## Given text
Mexican Sweet Potato Spinach Salad

This gluten free vegetarian salad (and soup!) recipe is hearty, flavorful, and loaded with nutritious veggies. Make it for yourself, and let me know whether you prefer the salad or soup option more!
Prep Time 5 minutes
Cook Time 5 minutes
Total Time 10 minutes
Course Appetizer, Salad, Side Dish
Cuisine Mexican
Servings 4 people
Calories 583 kcal

Ingredients
  

  • 1 large Avocado
  • 1/2 cup Greek Yogurt
  • 3 tbsp Olive Oil
  • 1 tbsp White Wine Vinegar
  • 1 tsp Minced Garlic
  • 1 Shallot
  • 1 Lime juice and zest
  • 3 tbsp Water
  • 1/2 tsp Salt
  • 1/2 tsp Pepper
  • 1/2 tsp Vedam’s Seasoning Blend
  • 1 tsp Dried Chives
  • 1 tsp Dried Parsley
  • 1/4 tsp Dried Cilantro optional
  • 2 Sweet Potatoes peeled and cubed into 1/2” cubes
  • 2 tbsp Olive Oil or Avocado Oil
  • 1 Sweet Onion chopped
  • 1 Bell Pepper
  • 1 11 oz can Black Beans rinsed and drained
  • 1 11 oz can Corn rinsed and drained
  • 1 tsp Minced Garlic
  • 1/4 tsp Salt
  • 1/4 tsp Pepper
  • 1/2 tsp Vedam’s Seasoning Blend
  • 1/2 tsp Cumin
  • 1/2 tsp Coriander
  • 1/2 tsp Oregano
  • 1/4 tsp Chili Powder
  • 1/4 tsp dried Cilantro
  • 1 cup Cherry Tomatoes washed and halved
  • 2 Fresh Avocados
  • 8 oz Bag Fresh Spinach

Instructions
 

  • Make avocado dressing and place it into the refrigerator until ready for use.

## Given material
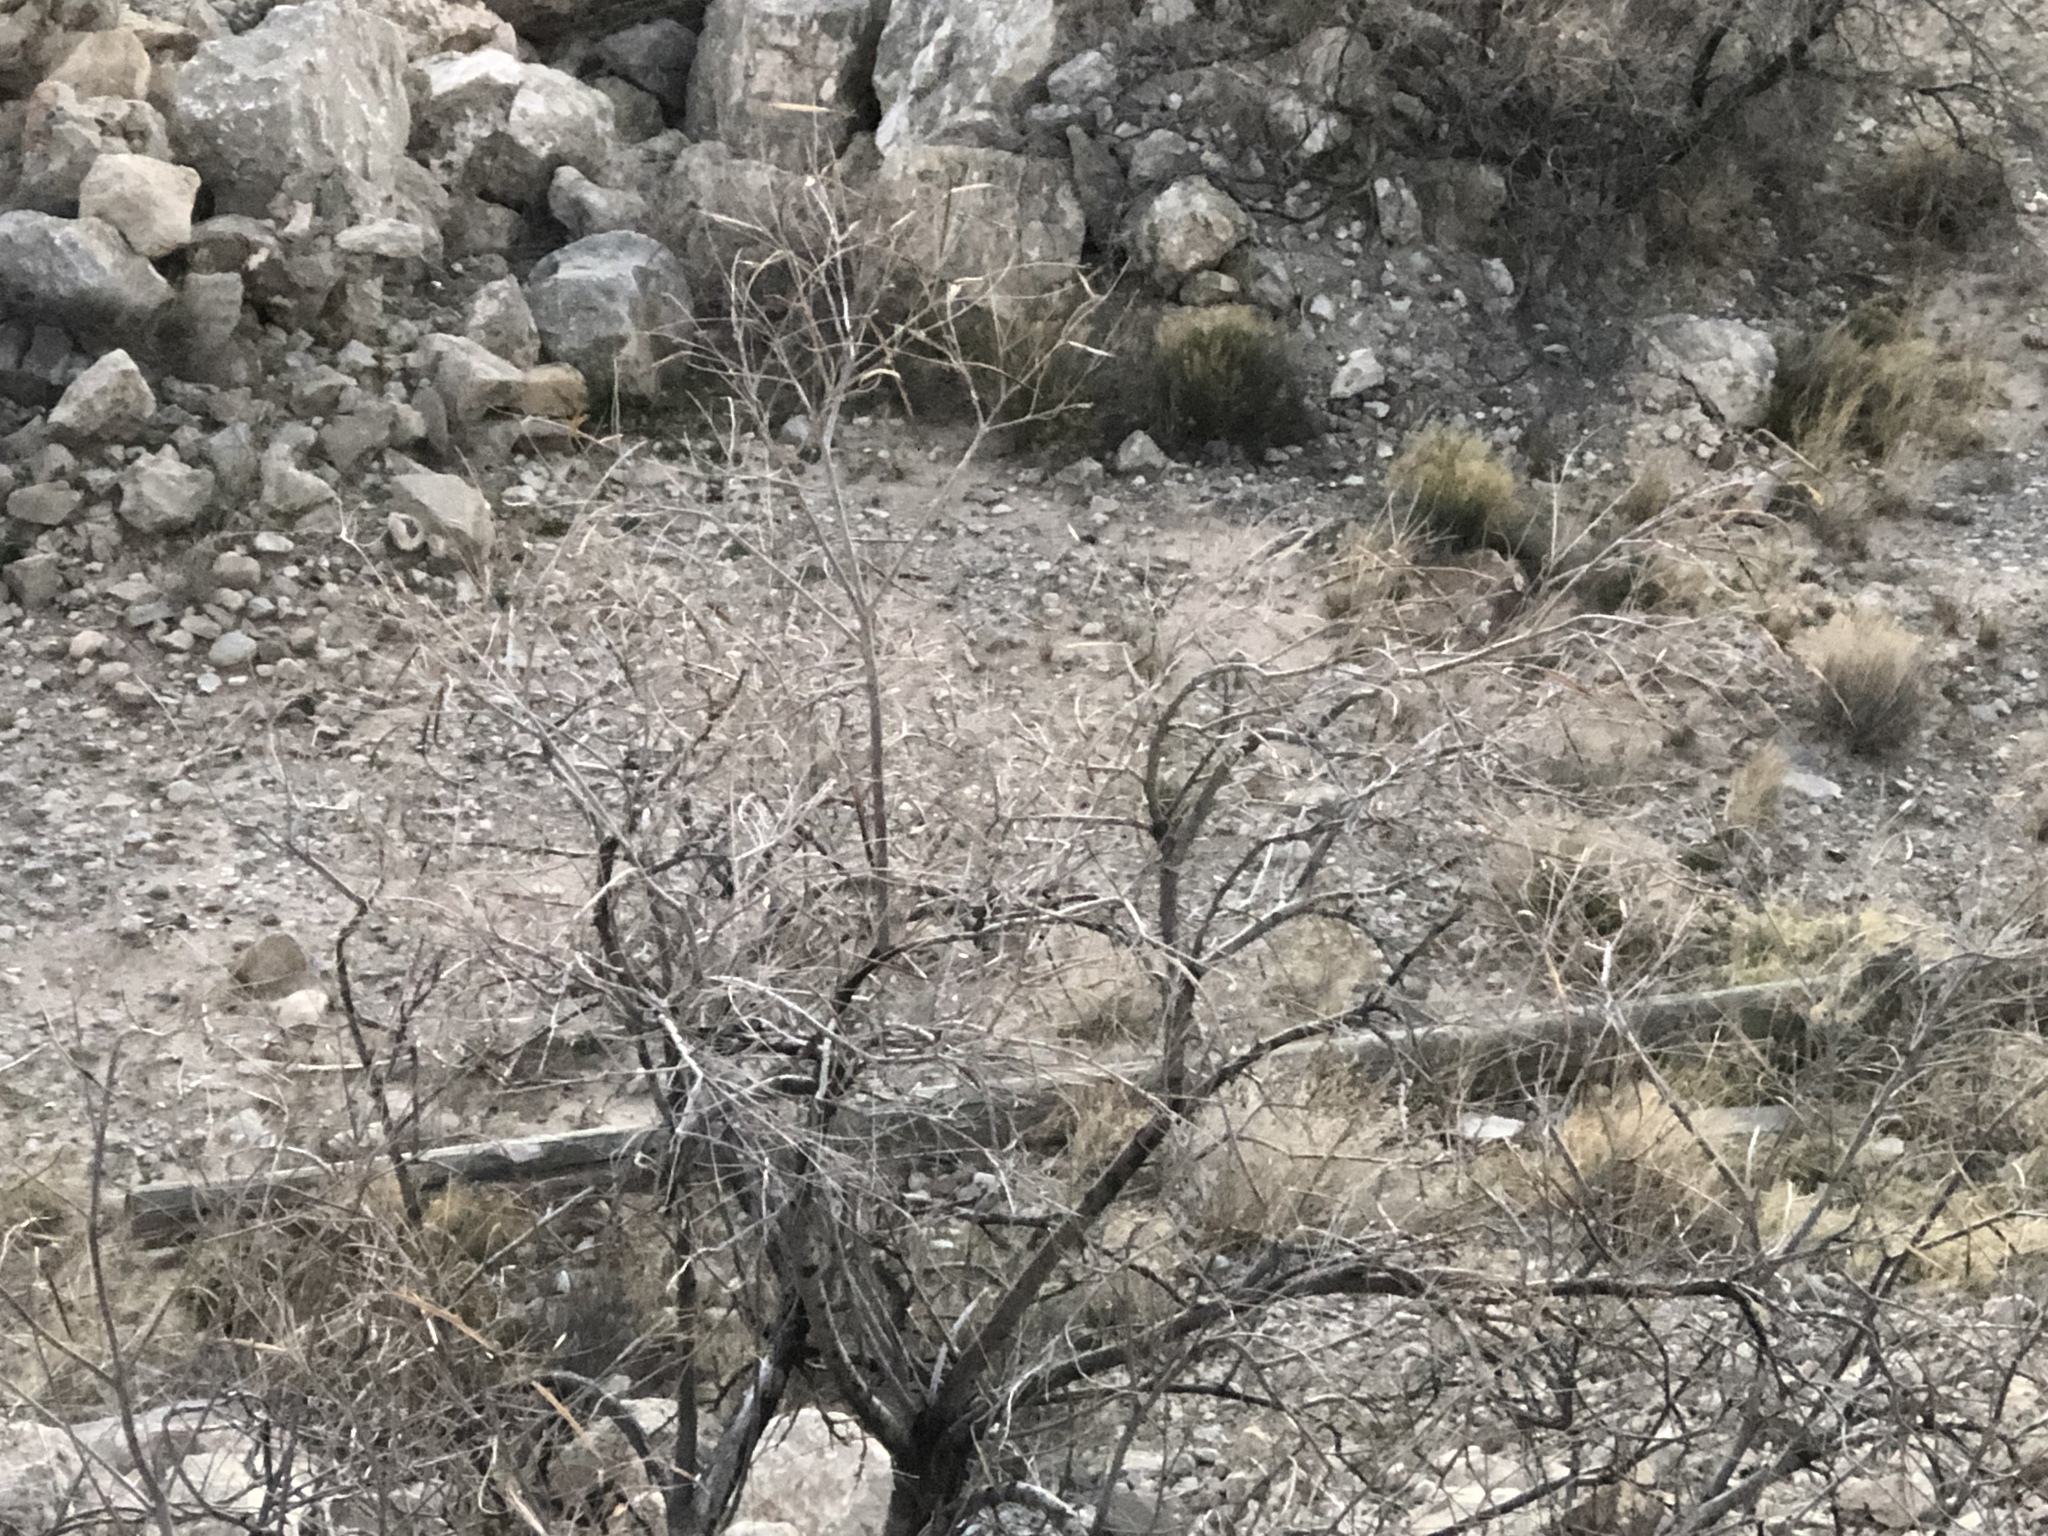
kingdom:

## Tasks to perform
[1] State whether each of the following statements agrees with the sweet potato spinach salad recipe, answering yes or no and quoting the words of the recipe that decide it. (a) The recipe makes four servings. (b) The total time is fifteen minutes. (c) The sweet potatoes are cut into one-inch cubes.
[2] Pick up the sweet potato spinach salad recipe after its last instruction and write the remaining steps.

## Final answers
[1]
(a) Yes: "Servings 4 people"
(b) No: "Total Time 10 minutes"
(c) No: "2 Sweet Potatoes peeled and cubed into 1/2” cubes"

[2]
  • Bring a pot of water to boil with 2 tsp of salt in water.
  • While water is beginning to boil, wash and peel sweet potatoes, and cube into 1/2” pieces. Once water is boiling, add sweet potatoes to water and allow them to boil for 6 - 8 minutes. Remove sweet potatoes from boiling water, and shock with cold water to stop all cooking.
  • While sweet potatoes are boiling, add olive oil to a large skillet on medium heat and sauté the onion and bell pepper. Once sweet potatoes are done, add sweet potatoes to the mixture. Also, add black beans and corn to the mixture. Add garlic, salt, pepper, Vedam’s Seasoning Blend, cumin, coriander, oregano, chili powder, and cilantro to the mixture and continue to simmer on low heat for five minutes.
  • When you are ready to create your salad, place your desired amount of spinach onto your plate, arrange cherry tomatoes and sliced avocado around the plate, top with sweet potato mixture, and finish with a dollop of avocado dressing. Serve & ENJOY!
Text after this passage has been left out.